Output exactly the span of lines beginning with the one that holds "## callStackToNix" and ending with the last line of the data below.

▬▬▬▬▬▬

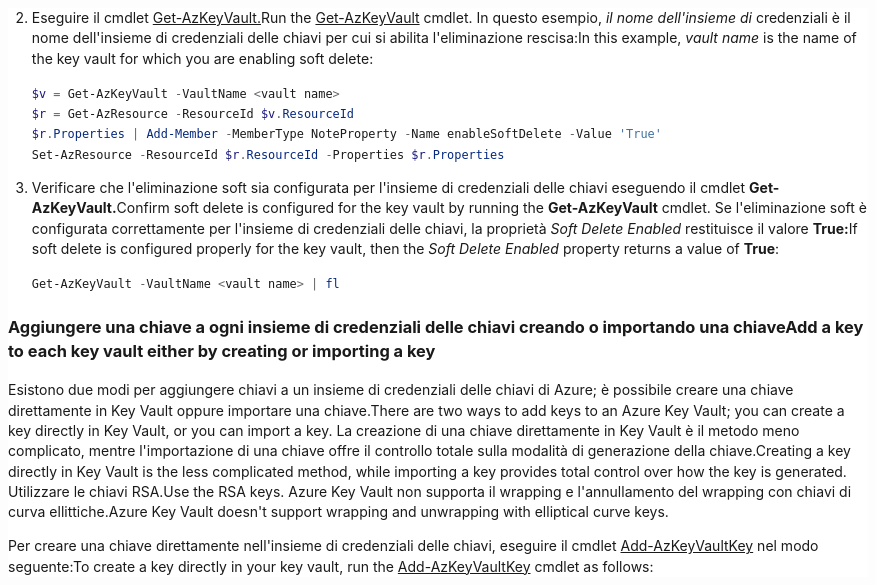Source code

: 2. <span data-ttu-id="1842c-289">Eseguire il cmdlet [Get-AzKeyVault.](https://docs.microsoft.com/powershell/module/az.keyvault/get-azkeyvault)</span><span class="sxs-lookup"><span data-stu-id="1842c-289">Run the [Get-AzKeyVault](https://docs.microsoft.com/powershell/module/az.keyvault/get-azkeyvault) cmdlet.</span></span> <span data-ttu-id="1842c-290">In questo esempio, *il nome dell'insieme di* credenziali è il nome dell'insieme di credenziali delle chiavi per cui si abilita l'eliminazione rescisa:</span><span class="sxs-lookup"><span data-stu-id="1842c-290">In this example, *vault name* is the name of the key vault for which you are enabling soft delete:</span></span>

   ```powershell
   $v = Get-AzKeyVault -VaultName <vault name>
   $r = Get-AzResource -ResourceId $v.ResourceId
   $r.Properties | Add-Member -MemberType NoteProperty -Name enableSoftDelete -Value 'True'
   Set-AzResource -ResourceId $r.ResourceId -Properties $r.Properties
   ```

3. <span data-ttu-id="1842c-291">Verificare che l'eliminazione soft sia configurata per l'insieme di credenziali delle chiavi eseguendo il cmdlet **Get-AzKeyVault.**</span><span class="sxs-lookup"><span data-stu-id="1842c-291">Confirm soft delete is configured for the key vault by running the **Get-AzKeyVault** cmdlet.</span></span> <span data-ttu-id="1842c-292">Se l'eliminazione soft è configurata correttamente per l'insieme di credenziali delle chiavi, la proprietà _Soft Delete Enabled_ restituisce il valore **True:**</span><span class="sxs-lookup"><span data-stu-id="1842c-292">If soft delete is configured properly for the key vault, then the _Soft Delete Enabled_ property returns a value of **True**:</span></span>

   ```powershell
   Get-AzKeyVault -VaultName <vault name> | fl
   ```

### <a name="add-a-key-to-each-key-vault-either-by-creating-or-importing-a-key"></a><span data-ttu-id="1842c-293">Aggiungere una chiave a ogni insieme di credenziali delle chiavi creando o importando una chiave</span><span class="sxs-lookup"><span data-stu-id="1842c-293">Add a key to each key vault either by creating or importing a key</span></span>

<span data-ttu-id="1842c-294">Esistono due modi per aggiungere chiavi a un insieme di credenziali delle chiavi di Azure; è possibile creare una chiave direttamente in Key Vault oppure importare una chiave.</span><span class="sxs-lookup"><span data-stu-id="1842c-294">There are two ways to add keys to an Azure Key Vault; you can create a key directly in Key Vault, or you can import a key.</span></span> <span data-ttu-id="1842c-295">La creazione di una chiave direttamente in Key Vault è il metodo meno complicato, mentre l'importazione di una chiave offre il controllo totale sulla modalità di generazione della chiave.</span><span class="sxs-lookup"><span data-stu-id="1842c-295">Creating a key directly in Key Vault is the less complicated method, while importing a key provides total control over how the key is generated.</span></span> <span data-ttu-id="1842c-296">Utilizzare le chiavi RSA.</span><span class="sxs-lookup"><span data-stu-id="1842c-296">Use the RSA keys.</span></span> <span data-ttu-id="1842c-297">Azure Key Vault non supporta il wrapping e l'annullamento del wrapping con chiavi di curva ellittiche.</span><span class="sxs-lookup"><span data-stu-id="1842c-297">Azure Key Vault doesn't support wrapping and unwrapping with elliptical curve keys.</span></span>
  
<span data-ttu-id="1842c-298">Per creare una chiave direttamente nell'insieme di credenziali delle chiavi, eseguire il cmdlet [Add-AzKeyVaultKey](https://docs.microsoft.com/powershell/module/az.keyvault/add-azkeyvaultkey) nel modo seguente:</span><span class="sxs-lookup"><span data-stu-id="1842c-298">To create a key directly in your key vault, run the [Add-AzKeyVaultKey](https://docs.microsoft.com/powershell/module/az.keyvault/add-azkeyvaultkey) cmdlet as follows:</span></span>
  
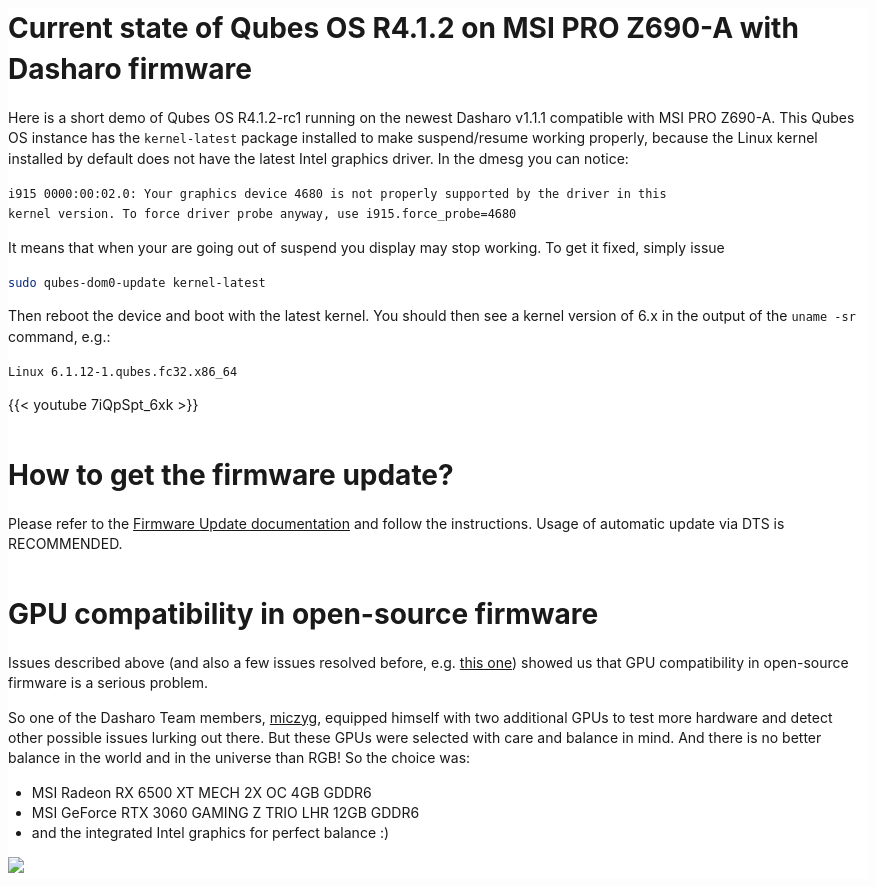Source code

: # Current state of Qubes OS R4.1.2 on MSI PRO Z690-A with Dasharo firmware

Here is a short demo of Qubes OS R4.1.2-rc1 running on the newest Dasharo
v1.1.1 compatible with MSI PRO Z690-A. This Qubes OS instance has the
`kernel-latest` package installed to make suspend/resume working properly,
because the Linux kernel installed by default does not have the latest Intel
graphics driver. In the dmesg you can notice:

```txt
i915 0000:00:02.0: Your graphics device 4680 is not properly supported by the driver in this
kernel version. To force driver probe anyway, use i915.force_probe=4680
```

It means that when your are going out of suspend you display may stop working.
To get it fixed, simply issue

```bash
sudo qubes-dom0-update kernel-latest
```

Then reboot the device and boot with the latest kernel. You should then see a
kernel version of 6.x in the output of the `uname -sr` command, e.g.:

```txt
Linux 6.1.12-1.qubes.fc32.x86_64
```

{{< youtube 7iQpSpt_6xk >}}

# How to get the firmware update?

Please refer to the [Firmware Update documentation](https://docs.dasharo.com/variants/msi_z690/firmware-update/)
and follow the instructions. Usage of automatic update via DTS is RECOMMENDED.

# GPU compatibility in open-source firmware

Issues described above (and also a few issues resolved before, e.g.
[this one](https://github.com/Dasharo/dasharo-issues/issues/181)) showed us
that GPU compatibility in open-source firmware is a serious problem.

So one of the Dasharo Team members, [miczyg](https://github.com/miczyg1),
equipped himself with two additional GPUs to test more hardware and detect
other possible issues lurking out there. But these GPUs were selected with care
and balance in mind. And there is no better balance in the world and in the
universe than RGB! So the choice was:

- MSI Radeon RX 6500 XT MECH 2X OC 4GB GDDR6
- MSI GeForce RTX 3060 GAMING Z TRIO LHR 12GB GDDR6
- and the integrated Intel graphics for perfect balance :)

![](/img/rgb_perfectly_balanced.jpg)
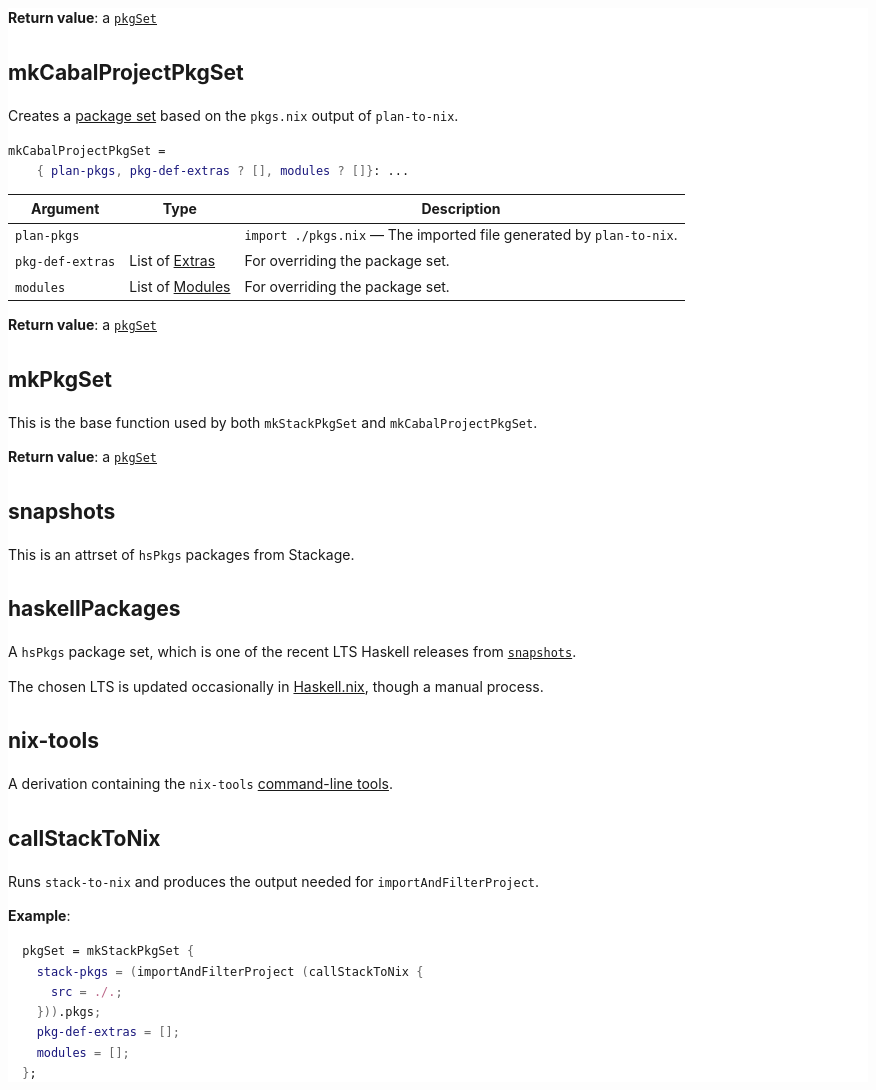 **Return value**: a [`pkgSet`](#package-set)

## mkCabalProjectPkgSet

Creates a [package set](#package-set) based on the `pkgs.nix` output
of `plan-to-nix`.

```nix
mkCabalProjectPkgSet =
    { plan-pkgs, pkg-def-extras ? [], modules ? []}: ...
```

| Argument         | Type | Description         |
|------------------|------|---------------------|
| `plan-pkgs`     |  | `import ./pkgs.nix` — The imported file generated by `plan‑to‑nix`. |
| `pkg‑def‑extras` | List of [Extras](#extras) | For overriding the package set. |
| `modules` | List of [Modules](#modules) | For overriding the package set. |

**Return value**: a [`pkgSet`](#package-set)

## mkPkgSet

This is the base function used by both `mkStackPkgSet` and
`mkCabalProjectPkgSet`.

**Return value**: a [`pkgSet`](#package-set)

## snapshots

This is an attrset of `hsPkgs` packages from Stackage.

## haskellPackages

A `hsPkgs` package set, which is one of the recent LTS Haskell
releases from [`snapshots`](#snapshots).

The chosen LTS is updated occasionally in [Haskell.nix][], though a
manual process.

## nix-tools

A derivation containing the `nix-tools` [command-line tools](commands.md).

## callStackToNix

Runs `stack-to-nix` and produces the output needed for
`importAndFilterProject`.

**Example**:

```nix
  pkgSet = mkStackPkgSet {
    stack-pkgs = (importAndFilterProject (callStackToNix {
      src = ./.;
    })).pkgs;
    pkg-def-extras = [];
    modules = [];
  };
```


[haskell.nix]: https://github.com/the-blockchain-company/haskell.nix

▬▬▬▬▬▬

RESULT OF THIS TASK ::
## callStackToNix

Runs `stack-to-nix` and produces the output needed for
`importAndFilterProject`.

**Example**:

```nix
  pkgSet = mkStackPkgSet {
    stack-pkgs = (importAndFilterProject (callStackToNix {
      src = ./.;
    })).pkgs;
    pkg-def-extras = [];
    modules = [];
  };
```


[haskell.nix]: https://github.com/the-blockchain-company/haskell.nix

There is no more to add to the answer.